Scripps Institution of Oceanography at UC San Diego Distinguished Professor William Gerwick received the American Society of Pharmacognosy’s Norman R. Farnsworth Research Achievement Award for his outstanding contributions to natural products research. Gerwick will accept the award during the Society’s annual meeting in July at the 2016 Joint Natural Products Conference in Copenhagen.
Gerwick’s research focuses on the unique natural products of marine algae and cyanobacteria and their application in various areas of biomedicine. His research team uses scuba to collect marine samples from around the world, and grows them in the laboratory to isolate their bioactive compounds for further testing.
The natural products isolated by the Gerwick laboratory are being examined for anticancer, antibiotic, antiviral, neurochemical, and agrochemical activities, and have been involved in discoveries and evaluation in the areas of cancer, inflammation, and infectious disease, including tropical diseases such as malaria, Chagas’ disease, and leishmaniasis. More recently, his group has also applied its chemical and genetic approaches to obtain biofuels from cultured microalgae.
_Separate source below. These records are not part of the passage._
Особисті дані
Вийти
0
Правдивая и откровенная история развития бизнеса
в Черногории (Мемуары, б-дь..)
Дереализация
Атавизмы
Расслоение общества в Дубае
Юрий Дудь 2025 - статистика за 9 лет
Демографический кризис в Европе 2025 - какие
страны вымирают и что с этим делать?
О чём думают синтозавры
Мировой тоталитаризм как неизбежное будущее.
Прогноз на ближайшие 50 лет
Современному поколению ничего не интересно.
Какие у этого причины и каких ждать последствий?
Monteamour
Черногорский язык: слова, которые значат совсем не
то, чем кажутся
Gerwick has graduated 35 PhD students, numerous master students, and his laboratory has trained more than 30 postdoctoral fellows. Over his scientific career, Gerwick has published over 300 scientific articles.
Gerwick is the director of the Center for Marine Biotechnology and Biomedicine at Scripps and holds a joint professorship with the UC San Diego Skaggs School of Pharmacy and Pharmaceutical Sciences. He is a member of the American Chemical Society, the American Association for the Advancement of Science, and served as chair of the Gordon Research conference for Marine Natural Products, and as president of the American Society of Pharmacognosy. He is also a former associate editor of the Journal of Natural Products.
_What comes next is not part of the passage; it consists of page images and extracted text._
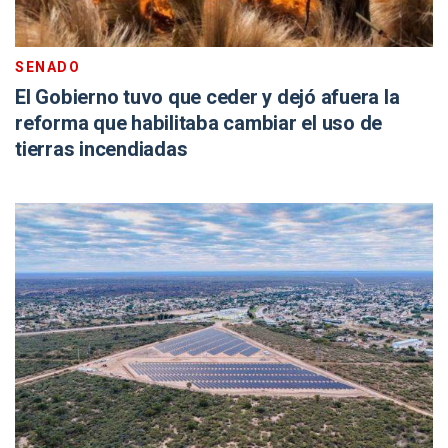
SENADO
El Gobierno tuvo que ceder y dejó afuera la
reforma que habilitaba cambiar el uso de
tierras incendiadas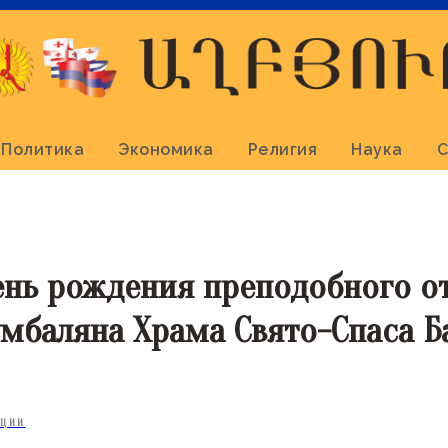
Политика
Экономика
Религия
Наука
С
ень рождения преподобного о
умбаляна Храма Свято-Спаса 
КЦИИ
The Farnsworth Research Award is the highest honor of the Society and includes an honorarium of $5,000 and travel expenses to present the award lecture at its annual meeting.
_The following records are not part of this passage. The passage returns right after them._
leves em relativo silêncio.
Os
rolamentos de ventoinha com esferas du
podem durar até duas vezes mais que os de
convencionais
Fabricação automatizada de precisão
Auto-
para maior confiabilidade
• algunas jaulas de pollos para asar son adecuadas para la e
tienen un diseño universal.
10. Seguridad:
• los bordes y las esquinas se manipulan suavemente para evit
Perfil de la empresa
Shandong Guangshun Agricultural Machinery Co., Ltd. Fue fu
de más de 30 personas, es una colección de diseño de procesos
The American Society of Pharmacognosy was founded in 1959 to “bring together men and women dedicated to the promotion, growth, and development not only of pharmacognosy but all aspects of those sciences related to and dealing in natural products.” Pharmacognosy, derived from the Greek words, “pharmakon” or drug, and “gnosis” or knowledge, is the study of natural product molecules that are useful for their medicinal or ecological properties.